8 neon tetras or boraras brigittae, or boraras maculatus, or scissor tail rabsoras, or ember tetras

8 corydoras hastatus or habrosus or pygmaeus (Sand Needed)

1 Scarlet Badis or Sparkling Gourami, or Betta splendens,


----------



## Olympia (Aug 25, 2011)

I vote Pygmy cories if you get sand.  my little guy is pretty funky. He's all alone but he zips around the tank and swims around the middle, and seems to enjoy where the filter pushes him down. Of course you need a large groups they only had the one when I was there, but I'm getting more this weekend 
Pygmies tolerate a mid range pH and hardness, but some fish are more sensitive. Many amazon fish need soft water to thrive. 
Is this your 15 gallon that already has 7 neons?


----------



## Sheldon31 (Mar 21, 2012)

That's the one Olympia. I'm actually thinking of not getting guppies now because I'm guessing fancy guppies will get nipped too. I don't have sand nor am I allowed it  hubby likes the gravel in there. Its rounded and not sharp. I like loackes but don't they make fish food out of small tetras? I would get a plec but I don't have a tank big enough. This is confusing. 

Thanks mo but I've just took one betta out of there due to meany tetras! My lfs has a limited species choice. I like balloon mollies. Do they stay smallish or do they grow big like regular mollies? 

Oh this is all so confusing! My brains going all mushy!


----------



## Olympia (Aug 25, 2011)

I wouldn't use balloon mollies.. Do you have balloon platies availible? 
Loaches need sand, they burrow under it. You have room for a single bristle nose pleco, however


----------



## Sheldon31 (Mar 21, 2012)

We like red platy how many of them can live together do they need to be in a certain sized school?


----------



## Mo (Mar 15, 2012)

In My Opinion Bristlenose Plecos (Ancistrus temminckii) aren't suitable for any tank under 20 gallons long term for a few reasons. They get to be 6 inches long which is very large, they have a very high bio load when fully grown and would have a major impact on smaller fish due to ammonia, males might harras other fish during breeding season that enter his territory, and fully grown adults are known to eat smaller tank mates such as the ones the sizes of neons

Yes. Platies should ideally be in groups of 3 due to sociability issues.
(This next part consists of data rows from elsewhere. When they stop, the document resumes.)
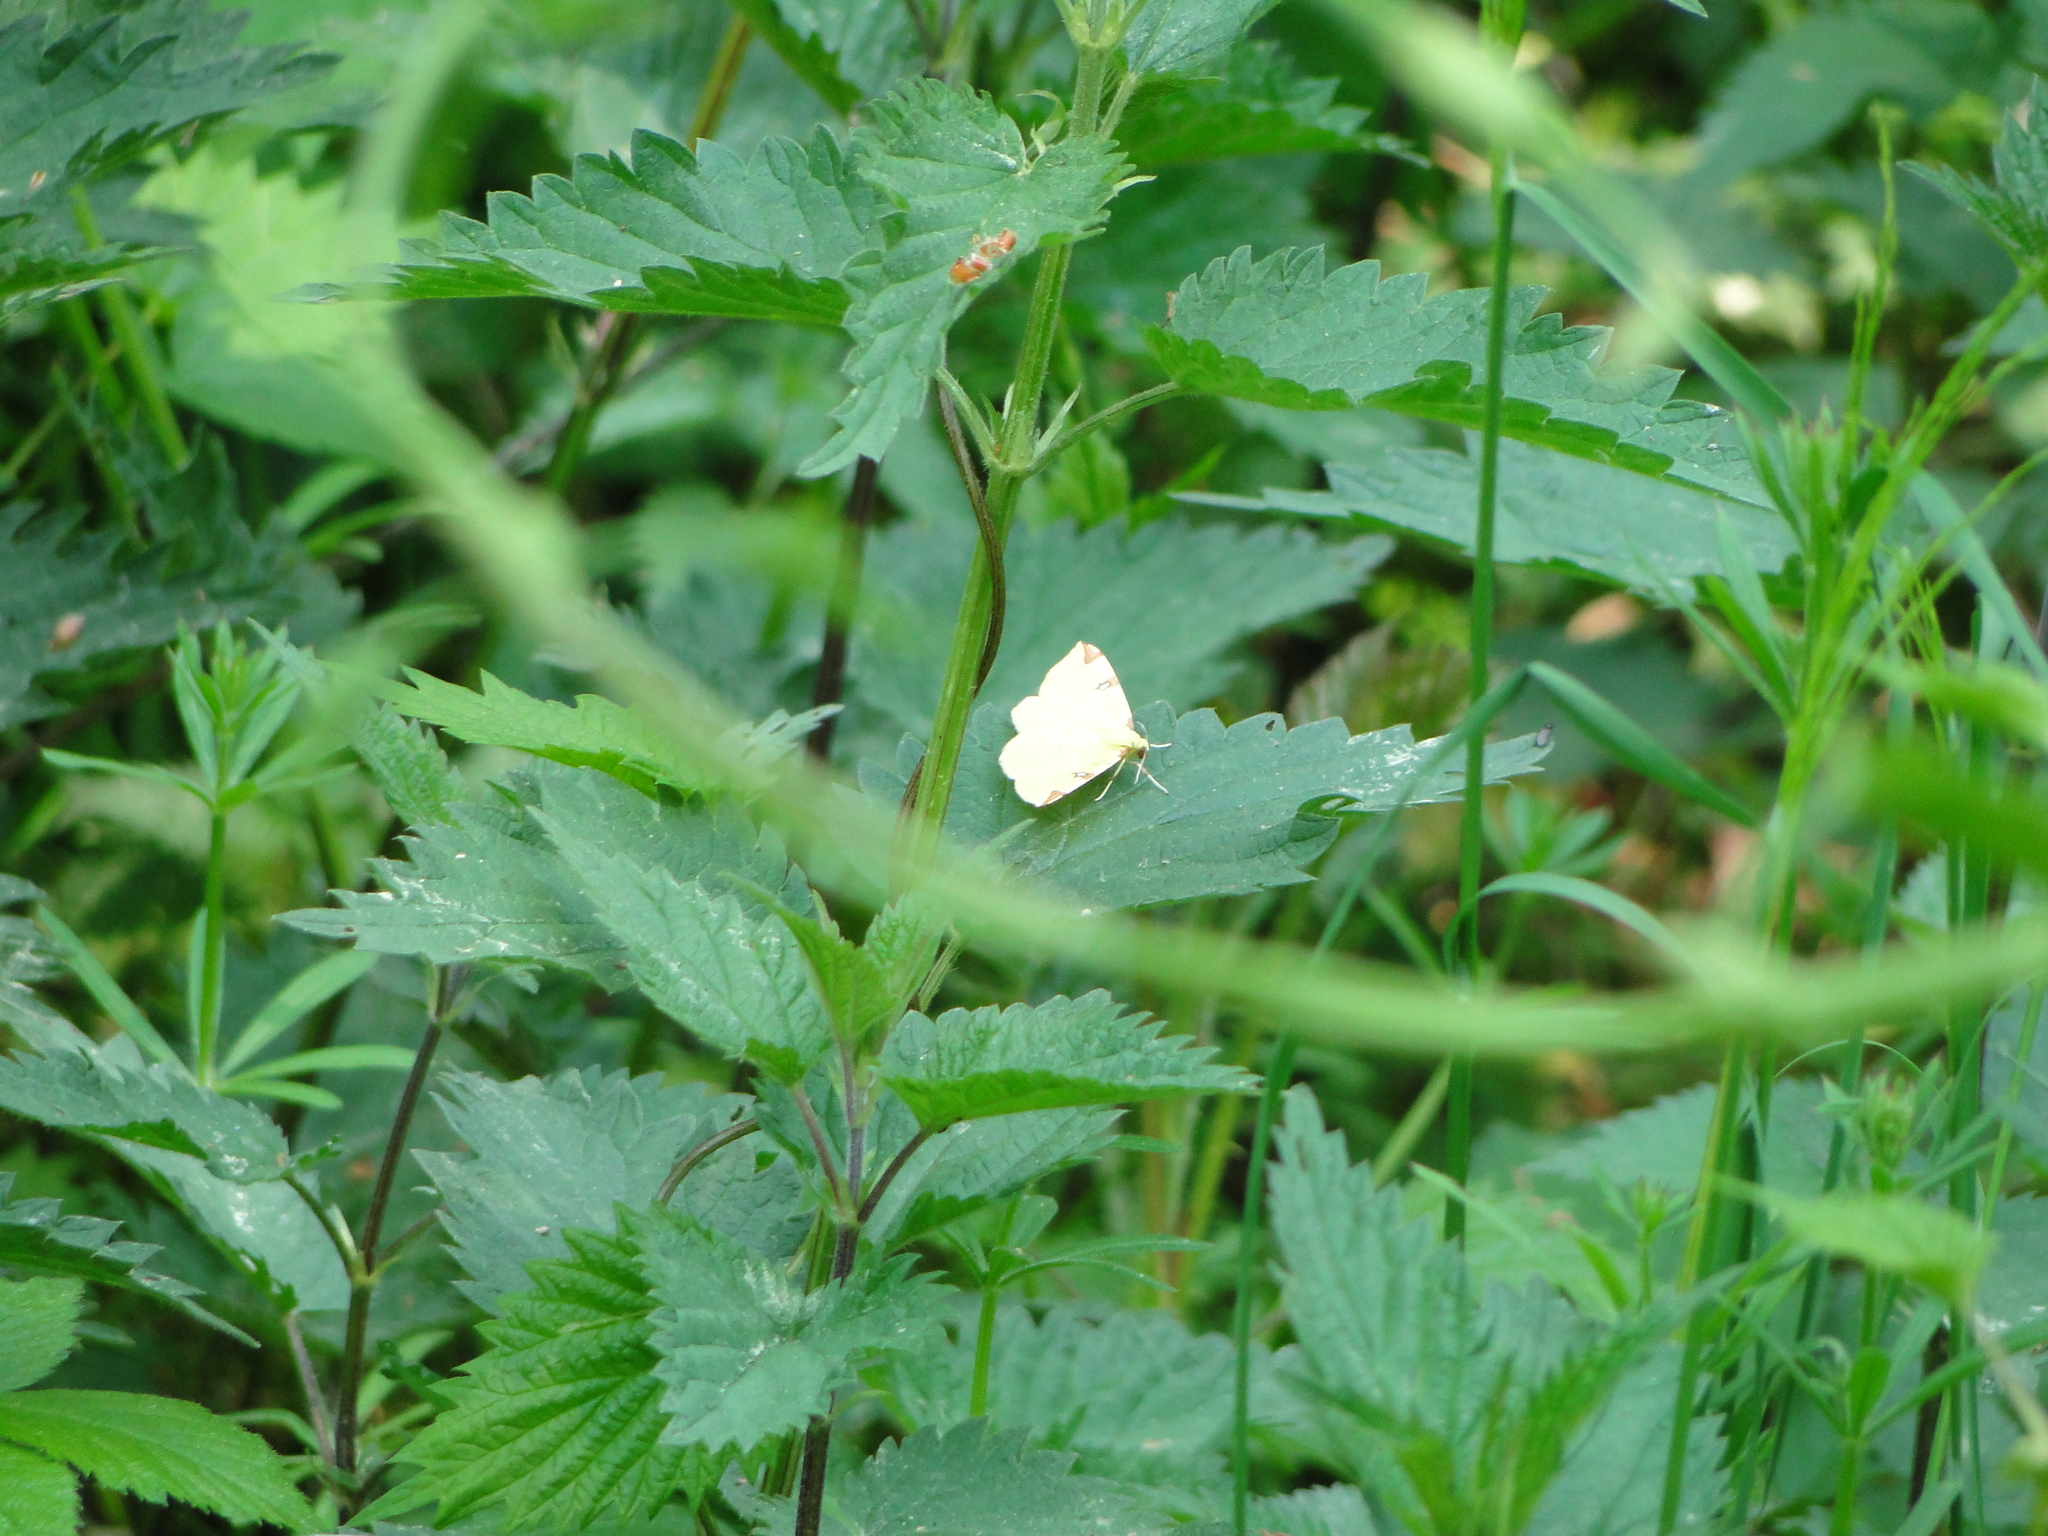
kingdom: Animalia
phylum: Arthropoda
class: Insecta
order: Lepidoptera
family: Geometridae
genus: Opisthograptis
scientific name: Opisthograptis luteolata
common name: Brimstone moth
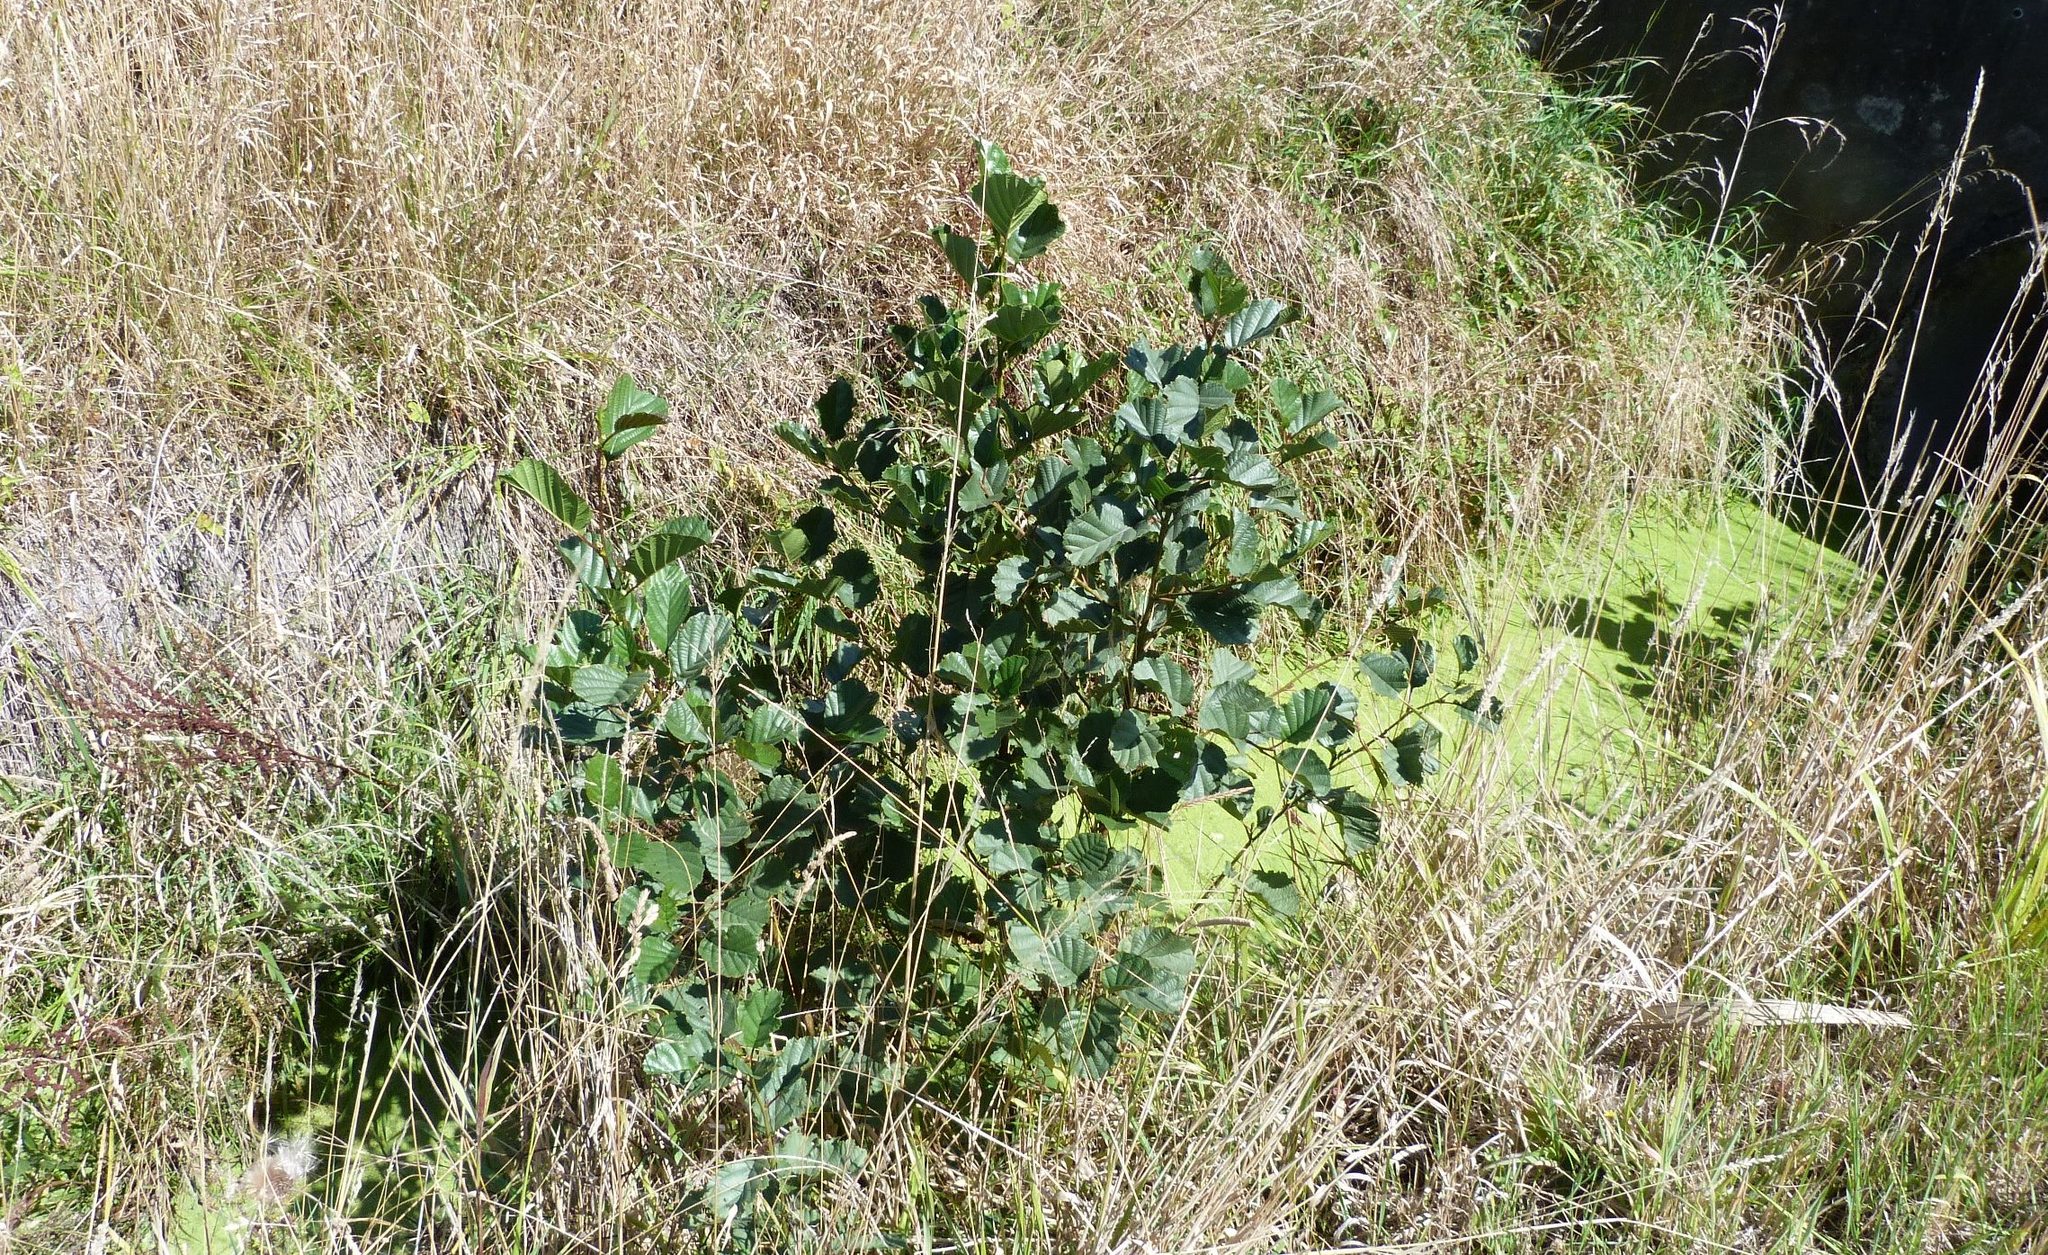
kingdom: Plantae
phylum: Tracheophyta
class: Magnoliopsida
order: Fagales
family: Betulaceae
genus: Alnus
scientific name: Alnus glutinosa
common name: Black alder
Also.when purchasing them you should ideally aim for all males as when purchasing both genders you will most likely end up with multiple baby fish


----------



## Sheldon31 (Mar 21, 2012)

I have a slight problem there mo, my lfs doesn't specify male or female. I'd prefer an all male group however, my inlays have 2 of the red wag platies. No breeding has happened, they also have 4 mollies and 4 balloon mollies and theyve had no fry. I'm thinking the lfs only sell one sex full stop. Although despite me telling them mollies are brackish they won't put salt on so I guess they might not be breeding because of not having ideal conditions?


----------



## kfryman (Nov 7, 2011)

Mollies will still breed in freshwater, had it happen to me while I was younger.


----------